HOA and Condo Considerations

Many attractive New Orleans properties — particularly condos in the Central Business District or converted historic structures — are governed by HOA or condo association documents that may independently prohibit short-term rentals regardless of city zoning. Investors must conduct thorough due diligence on CC&Rs and bylaws before closing. Even a commercially zoned property with a valid New Orleans short-term rental permit can be legally blocked from STR use by private association rules, with no city-level remedy available.

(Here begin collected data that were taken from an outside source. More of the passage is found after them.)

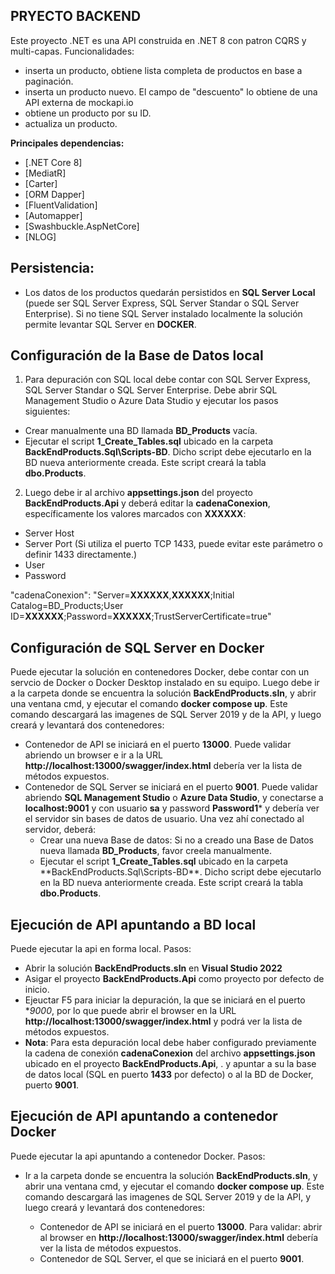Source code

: ## PRYECTO BACKEND ##
Este proyecto .NET es una API construida en .NET 8 con patron CQRS y multi-capas. Funcionalidades:
- inserta un producto, obtiene lista completa de productos en base a paginación.
- inserta un producto nuevo. El campo de "descuento" lo obtiene de una API externa de mockapi.io
- obtiene un producto por su ID.
- actualiza un producto.


**Principales dependencias:**
- [.NET Core 8]
- [MediatR]
- [Carter]
- [ORM Dapper]
- [FluentValidation]
- [Automapper]
- [Swashbuckle.AspNetCore]
- [NLOG]

## Persistencia: ##
- Los datos de los productos quedarán persistidos en **SQL Server Local** (puede ser SQL Server Express, SQL Server Standar o SQL Server Enterprise). Si no tiene SQL Server instalado localmente la solución permite levantar SQL Server en **DOCKER**.

## Configuración de la Base de Datos local ##

1. Para depuración con SQL local debe contar con SQL Server Express, SQL Server Standar o SQL Server Enterprise. Debe abrir SQL Management Studio o Azure Data Studio y ejecutar los pasos siguientes:
- Crear manualmente una BD llamada **BD_Products** vacía.
- Ejecutar el script **1_Create_Tables.sql** ubicado en la carpeta **BackEndProducts.Sql\Scripts-BD**. Dicho script debe ejecutarlo en la BD nueva anteriormente creada. Este script creará la tabla **dbo.Products**.
 

2. Luego debe ir al archivo **appsettings.json** del proyecto **BackEndProducts.Api** y deberá editar la **cadenaConexion**, específicamente los valores marcados con **XXXXXX**:

- Server Host
- Server Port (Si utiliza el puerto TCP 1433, puede evitar este parámetro o definir 1433 directamente.)
- User
- Password

"cadenaConexion": "Server=**XXXXXX**,**XXXXXX**;Initial Catalog=BD_Products;User ID=**XXXXXX**;Password=**XXXXXX**;TrustServerCertificate=true"


## Configuración de SQL Server en Docker ##

Puede ejecutar la solución en contenedores Docker, debe contar con un servcio de Docker o Docker Desktop instalado en su equipo. Luego debe ir a la carpeta donde se encuentra la solución **BackEndProducts.sln**, y abrir una ventana cmd, y ejecutar el comando  **docker compose up**. Este comando descargará las imagenes de SQL Server 2019 y de la API, y luego creará y levantará dos contenedores: 

- Contenedor de API se iniciará en el puerto **13000**. Puede validar abriendo un browser e ir a la URL **http://localhost:13000/swagger/index.html** debería ver la lista de métodos expuestos.
- Contenedor de SQL Server se iniciará en el puerto **9001**. Puede validar abriendo **SQL Management Studio** o **Azure Data Studio**, y conectarse a **localhost:9001** y con usuario **sa** y password **Password1*** y debería ver el servidor sin bases de datos de usuario. Una vez ahí conectado al servidor, deberá: 
  - Crear una nueva Base de datos: Si no a creado una Base de Datos nueva llamada **BD_Products**, favor creela manualmente. 
  - Ejecutar el script **1_Create_Tables.sql** ubicado en la carpeta **BackEndProducts.Sql\Scripts-BD\**. Dicho script debe ejecutarlo en la BD nueva anteriormente creada. Este script creará la tabla **dbo.Products**. 

## Ejecución de API apuntando a BD local ##
Puede ejecutar la api en forma local. Pasos:
- Abrir la solución **BackEndProducts.sln** en **Visual Studio 2022**
- Asigar el proyecto **BackEndProducts.Api** como proyecto por defecto de inicio.
- Ejeuctar F5 para iniciar la depuración, la que se iniciará en el puerto **9000*, por lo que puede abrir el browser en la URL **http://localhost:13000/swagger/index.html** y podrá ver la lista de métodos expuestos.
- **Nota**: Para esta depuración local debe haber configurado previamente la cadena de conexión **cadenaConexion** del archivo **appsettings.json** ubicado en el proyecto **BackEndProducts.Api**, . y apuntar a su la base de datos local (SQL en puerto **1433** por defecto) o al la BD de Docker, puerto **9001**.


## Ejecución de API apuntando a contenedor Docker ##
Puede ejecutar la api apuntando a contenedor Docker. Pasos:
- Ir a la carpeta donde se encuentra la solución **BackEndProducts.sln**, y abrir una ventana cmd, y ejecutar el comando **docker compose up**. Este comando descargará las imagenes de SQL Server 2019 y de la API, y luego creará y levantará dos contenedores: 

  - Contenedor de API se iniciará en el puerto **13000**. Para validar: abrir al browser en **http://localhost:13000/swagger/index.html** debería ver la lista de métodos expuestos.
  - Contenedor de SQL Server, el que se iniciará en el puerto **9001**.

Nearby Market Alternatives

Investors deterred by New Orleans' restrictions should evaluate nearby alternatives. Slidell, LA and Mandeville, LA across Lake Pontchartrain offer lighter regulatory environments with proximity to New Orleans demand drivers. Biloxi, MS — approximately 90 minutes east — has a robust coastal STR market with relatively permissive regulations and strong casino-driven demand. Gulf Shores, AL remains one of the most investor-friendly beach STR markets in the entire Gulf region for those willing to extend their search radius.

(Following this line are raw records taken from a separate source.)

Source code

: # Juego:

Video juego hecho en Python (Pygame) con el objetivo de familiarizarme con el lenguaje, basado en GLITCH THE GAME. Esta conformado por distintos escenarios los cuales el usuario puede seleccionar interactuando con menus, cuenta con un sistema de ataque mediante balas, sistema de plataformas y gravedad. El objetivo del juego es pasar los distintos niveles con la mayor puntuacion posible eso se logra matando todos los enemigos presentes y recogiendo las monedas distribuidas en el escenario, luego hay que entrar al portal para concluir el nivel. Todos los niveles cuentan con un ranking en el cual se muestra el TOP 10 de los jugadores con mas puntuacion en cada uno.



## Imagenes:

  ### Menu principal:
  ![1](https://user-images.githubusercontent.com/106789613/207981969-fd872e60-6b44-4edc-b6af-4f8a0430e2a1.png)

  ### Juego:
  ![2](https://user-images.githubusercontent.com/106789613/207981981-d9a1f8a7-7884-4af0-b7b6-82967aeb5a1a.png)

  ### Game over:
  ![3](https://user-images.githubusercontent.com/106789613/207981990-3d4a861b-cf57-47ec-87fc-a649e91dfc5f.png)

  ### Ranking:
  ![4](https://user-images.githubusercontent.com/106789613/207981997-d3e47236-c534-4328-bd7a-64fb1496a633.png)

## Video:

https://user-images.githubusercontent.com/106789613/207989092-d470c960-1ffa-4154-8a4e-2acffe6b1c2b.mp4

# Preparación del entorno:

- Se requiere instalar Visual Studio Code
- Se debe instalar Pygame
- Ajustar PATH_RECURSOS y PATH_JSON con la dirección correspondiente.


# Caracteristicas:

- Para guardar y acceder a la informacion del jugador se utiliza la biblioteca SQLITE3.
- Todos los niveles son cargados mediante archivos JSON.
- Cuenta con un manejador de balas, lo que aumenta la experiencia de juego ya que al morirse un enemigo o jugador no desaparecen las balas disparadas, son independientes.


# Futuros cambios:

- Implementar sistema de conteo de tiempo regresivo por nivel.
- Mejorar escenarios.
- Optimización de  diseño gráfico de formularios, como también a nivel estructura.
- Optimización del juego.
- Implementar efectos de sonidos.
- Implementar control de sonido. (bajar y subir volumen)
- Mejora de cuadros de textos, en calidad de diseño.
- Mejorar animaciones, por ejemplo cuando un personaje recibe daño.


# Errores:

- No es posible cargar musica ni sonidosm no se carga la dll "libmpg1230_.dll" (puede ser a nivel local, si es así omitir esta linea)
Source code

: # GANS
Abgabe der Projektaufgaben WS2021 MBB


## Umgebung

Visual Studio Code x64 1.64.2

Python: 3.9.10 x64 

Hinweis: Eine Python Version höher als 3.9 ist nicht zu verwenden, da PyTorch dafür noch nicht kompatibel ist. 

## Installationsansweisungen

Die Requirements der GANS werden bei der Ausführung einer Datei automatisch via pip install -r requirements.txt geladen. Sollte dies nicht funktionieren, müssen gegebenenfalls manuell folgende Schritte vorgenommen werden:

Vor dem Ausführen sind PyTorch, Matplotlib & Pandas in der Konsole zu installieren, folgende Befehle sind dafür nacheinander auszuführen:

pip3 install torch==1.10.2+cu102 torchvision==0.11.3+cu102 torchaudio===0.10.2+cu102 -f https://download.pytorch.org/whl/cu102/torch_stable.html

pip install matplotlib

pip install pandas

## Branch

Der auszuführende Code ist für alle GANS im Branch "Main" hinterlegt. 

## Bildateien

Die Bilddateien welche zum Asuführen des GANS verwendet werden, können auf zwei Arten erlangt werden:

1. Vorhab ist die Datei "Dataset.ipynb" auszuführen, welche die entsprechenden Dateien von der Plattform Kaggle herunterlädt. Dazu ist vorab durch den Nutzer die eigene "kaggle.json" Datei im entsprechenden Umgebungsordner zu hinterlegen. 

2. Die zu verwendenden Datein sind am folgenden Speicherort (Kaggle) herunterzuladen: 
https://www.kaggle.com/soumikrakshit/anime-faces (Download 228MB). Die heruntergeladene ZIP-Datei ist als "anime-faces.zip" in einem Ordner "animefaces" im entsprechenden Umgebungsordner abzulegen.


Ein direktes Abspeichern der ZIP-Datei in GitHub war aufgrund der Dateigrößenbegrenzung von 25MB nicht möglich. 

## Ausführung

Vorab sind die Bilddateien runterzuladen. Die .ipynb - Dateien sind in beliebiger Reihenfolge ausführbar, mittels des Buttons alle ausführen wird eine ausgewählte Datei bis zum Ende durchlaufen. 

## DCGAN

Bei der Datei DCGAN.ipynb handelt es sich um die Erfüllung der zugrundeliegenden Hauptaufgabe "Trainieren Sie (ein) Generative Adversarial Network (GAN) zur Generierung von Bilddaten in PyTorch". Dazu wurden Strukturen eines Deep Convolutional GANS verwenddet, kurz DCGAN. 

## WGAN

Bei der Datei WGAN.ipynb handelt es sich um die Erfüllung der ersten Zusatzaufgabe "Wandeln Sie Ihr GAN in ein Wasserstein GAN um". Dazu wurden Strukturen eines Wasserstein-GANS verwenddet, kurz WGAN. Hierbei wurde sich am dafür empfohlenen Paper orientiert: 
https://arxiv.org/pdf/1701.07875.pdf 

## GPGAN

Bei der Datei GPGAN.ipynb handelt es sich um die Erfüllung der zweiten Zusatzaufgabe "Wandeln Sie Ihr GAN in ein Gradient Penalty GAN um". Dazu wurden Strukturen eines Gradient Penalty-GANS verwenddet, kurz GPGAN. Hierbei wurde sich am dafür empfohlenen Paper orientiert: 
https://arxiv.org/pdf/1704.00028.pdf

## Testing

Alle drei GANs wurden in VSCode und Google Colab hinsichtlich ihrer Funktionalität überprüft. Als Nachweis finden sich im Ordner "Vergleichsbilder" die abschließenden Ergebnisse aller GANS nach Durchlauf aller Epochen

Investor Tips for New Orleans

  • Verify zoning before any offer: Run the specific parcel through the New Orleans City Planning Commission zoning map before spending a dollar on due diligence. Buying a $350,000 property in a restricted residential zone and losing your STR income plan is the single most common — and most avoidable — investor mistake in this market.
  • Budget $500 fully loaded for permit costs: While the Short-Term Rental Permit fee ranges from $50–$500, factor in safety inspection fees, potential re-inspection costs, and compliance upgrades (smoke detectors, fire extinguishers, egress improvements) when underwriting. Total first-year compliance costs can easily reach $1,000–$2,000.
  • Model the full tax stack at ~20%: Between Louisiana state sales tax (4.45%) and New Orleans' combined occupancy levies (~15.75%), your gross revenue tax burden approaches 20%. Underwriting that ignores this will produce wildly inaccurate pro formas on $200k–$500k acquisitions.
  • Focus acquisition searches on Marigny, Bywater, and CBD commercial corridors: These are the zones where non-owner-occupied investor STRs can legally operate. Accept lower gross yields on compliant properties versus the theoretical yields of restricted-zone properties — compliance is what protects a $400,000 asset.
  • Never list without a displayed permit number: Platform audits and neighbor complaints are the two primary enforcement triggers. A $500–$5,000 fine on your first offense, plus the reputational damage of a delisted property, costs far more than the time invested in proper permitting.
  • Hire a local STR-specialized property manager for year one: New Orleans' regulatory environment changes frequently. A local manager with active STR clients will catch ordinance updates, handle annual renewal deadlines, and manage inspection scheduling — protecting your investment for a 20–30% management fee that should be modeled into your acquisition underwriting.
  • Review HOA and condo docs with an attorney before closing: Even commercially zoned properties may carry private deed restrictions or association rules that prohibit STRs. A $500 attorney review of CC&Rs is cheap insurance on a $300,000+ purchase decision.
  • Track the annual permit renewal deadline obsessively: Operating on an expired permit carries the same fine exposure ($500–$5,000) as operating without one. Set automated calendar reminders 90 and 60 days before expiration, and initiate renewal paperwork no later than 60 days out to account for inspection scheduling delays.